Recent advancement in bioinformatics allows multiple strategy on variant collapsing with various bioinformatics resources, such as predicted effect on protein structure. For this case, users can allow user-defined weight on genetic variants using PHARAOH, with the below command.

# For Linux distributions
pharaoh@JOB1:~/foo$ ./pharaoh --pharaoh --weight weight.txt --ped dataset.ped --set gene.set --geneset pathway.set

# For Microsoft Windows
C:\foo> pharaoh --pharaoh --weight weight.txt --ped dataset.ped --set gene.set --geneset pathway.set

--pharaoh command let the PHARAOH program performs PHARAOH analysis.

--weight assigns user-defined weight on the variants, as a file consists of two columns.
In the file, the first column indicates the variant, and the second column contains “user-defined weight” when collapsing variants into the gene.
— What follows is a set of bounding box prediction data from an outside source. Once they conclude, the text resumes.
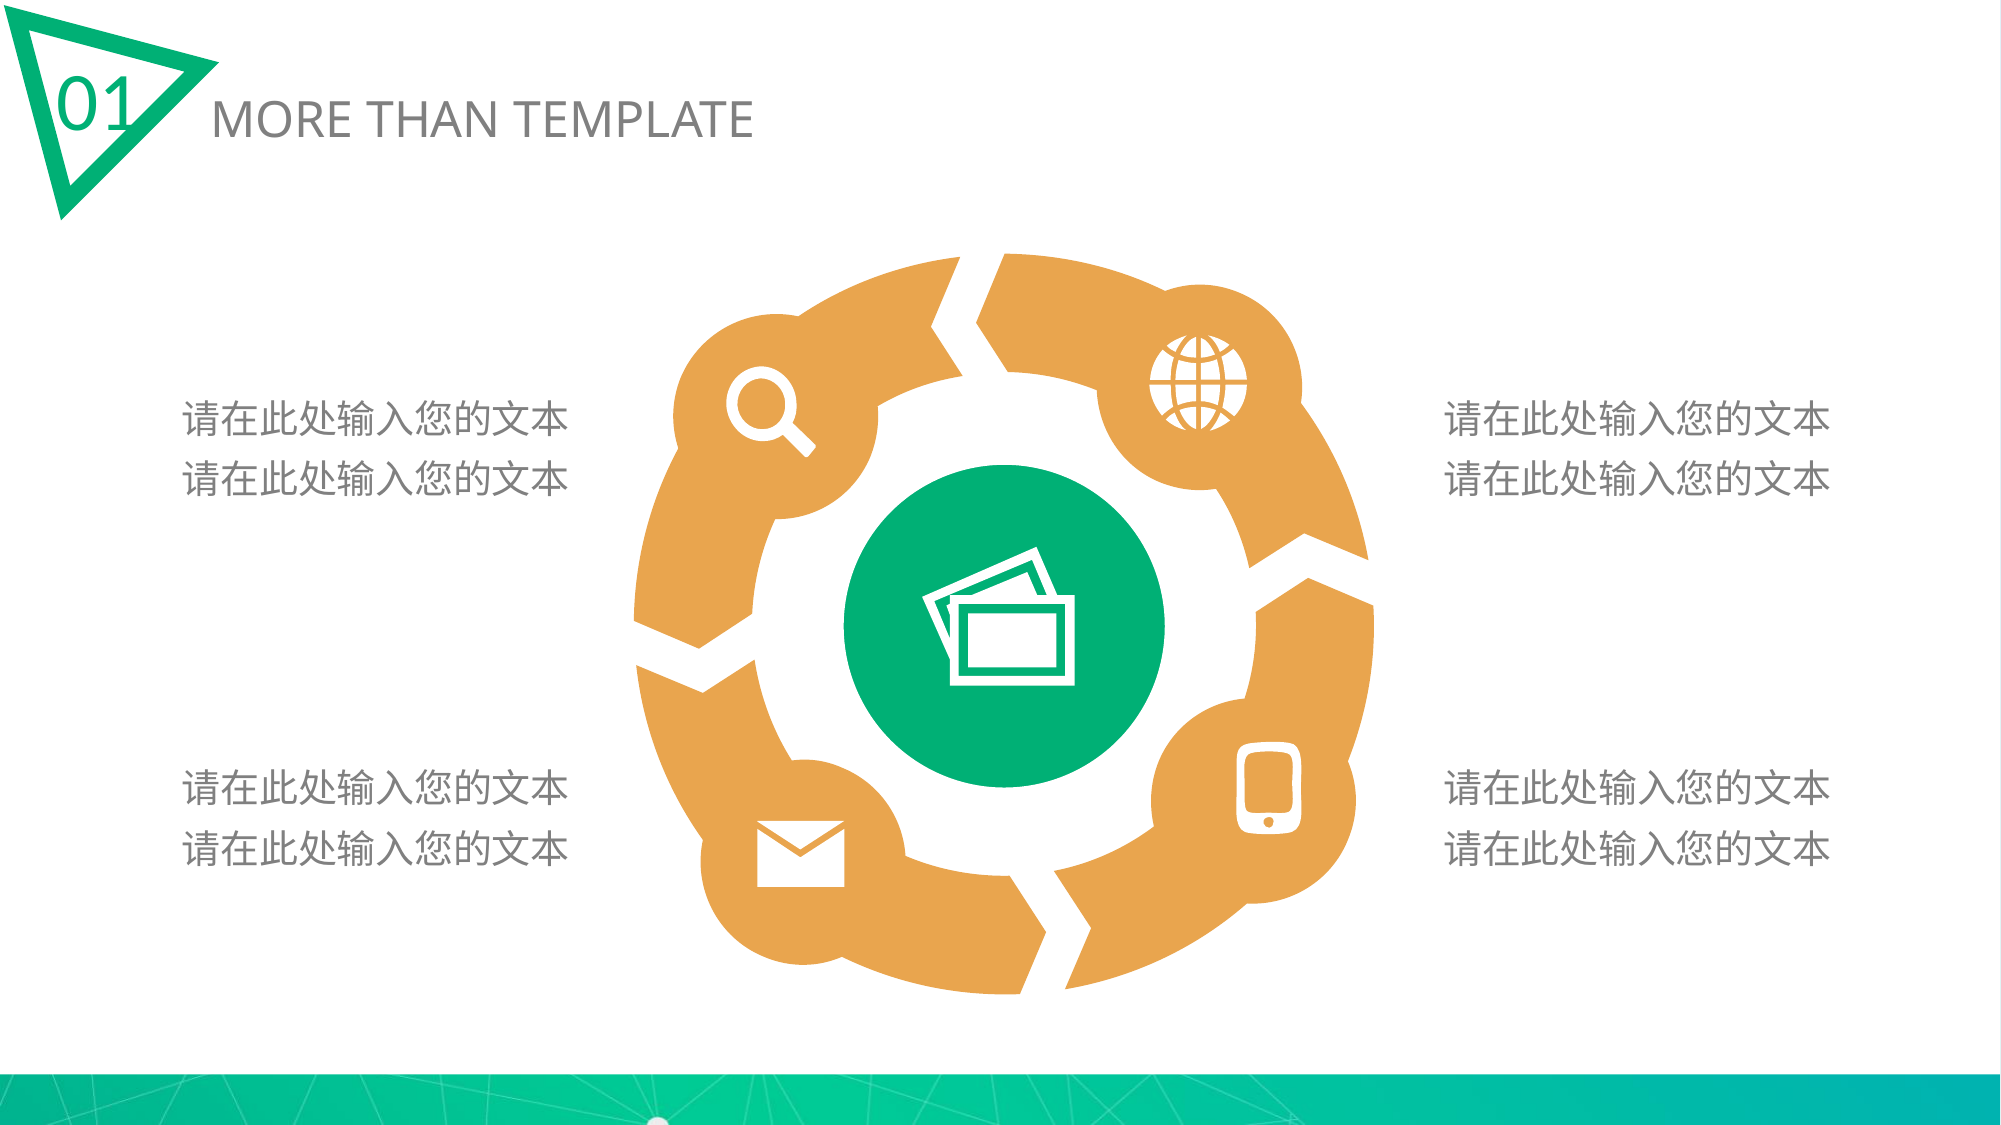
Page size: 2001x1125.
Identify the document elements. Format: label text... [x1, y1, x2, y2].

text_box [757, 820, 845, 887]
text_box [1236, 741, 1302, 835]
text_box [974, 252, 1370, 570]
text_box 请在此处输入您的文本 请在此处输入您的文本 [156, 742, 595, 879]
text_box [841, 462, 1167, 790]
text_box 01 [41, 39, 156, 155]
text_box [1052, 576, 1375, 991]
text_box [726, 366, 816, 458]
text_box 请在此处输入您的文本 请在此处输入您的文本 [1417, 372, 1857, 509]
text_box [2, 3, 222, 223]
text_box 请在此处输入您的文本 请在此处输入您的文本 [156, 372, 595, 509]
picture [0, 0, 2001, 1125]
text_box [922, 546, 1075, 686]
text_box [634, 657, 1048, 996]
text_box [1149, 335, 1247, 431]
text_box 请在此处输入您的文本 请在此处输入您的文本 [1417, 742, 1857, 879]
text_box [632, 255, 965, 650]
text_box MORE THAN TEMPLATE [121, 79, 844, 155]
--ped, --set and --geneset indicate the dataset, variants-gene mapping and genes-pathway mapping, respectively.

Step 4. Visualize result
Click to see the contents

Retrieve the result via R

The main result file, [prefix].pharaoh.pathway.res, can be retrieved directly into using its basic function, read.table(). Refer the following R code.

In this guide, we assumed that the following required packages have already installed.

  • igraph : For layout and graph drawing
  • devEMF : To export the figures in EMF format. This format shows great editability in Office softwares.
  • gap : For quantile-quantile plot drawing

In addition, it will be required to download the visualization script and move the downloaded script to the working directory.

# Load required package
library(igraph)
library(devEMF) # Comment this line to export the figure in high-resolution TIFF
library(gap)
# Set the working directory
setwd("C:/foo")
# Load visualization script
source("pharaoh_summary.r")
# Visuaize result
pharaoh.summary("test_res", # The prefix of results is 'test_res'
  "myPheno",     # The tested phenotype name is 'myPheno'
  "myPathwayDB", # The pathway database used is 'myPathwayDB'
  ppathway=0.5,  # Plot only pathways with its p-value < 0.5
  pgene=0.5,     # Plot only genes with its p-value < 0.5 and its included pathways' p-value < 0.5
  eprop=0.5      # Make text bigger than the default
  )

The above command will generate two files with .emf (.tif without devEMF package) extension, which can be directly edited from Microsoft Office program.

Figure 1. Quantile-quantile (QQ) plot generated by the R script.
myPheno_myPathwayDB__qq

Figure 2. Summary plot generated by the R script.
myPheno_myPathwayDB__graph

The first figure generated by the R script is quantile-quantile (QQ) plot. Generally, it can be said that there is no obvious inflation or deflation if the dots in the plot placed within the two black lines in the plot. Note that if the number of dots(=the number of pathways/genes tested) is too small, the placement of dots can be unstable.

The second figure summarizes significant pathways and genes under each given p-value thresholds (ppathway and pgene). From this figure, significant pathways and its significant genes can easily summarized. Only the significant genes under significant pathways will be drawn. The colors which are corresponding to the legend indicate the p-value of the node.

If no gene or pathway is significant (i.e., no gene p-value under pgene or no pathway p-value under ppathway), the function will fail and no output will be generated.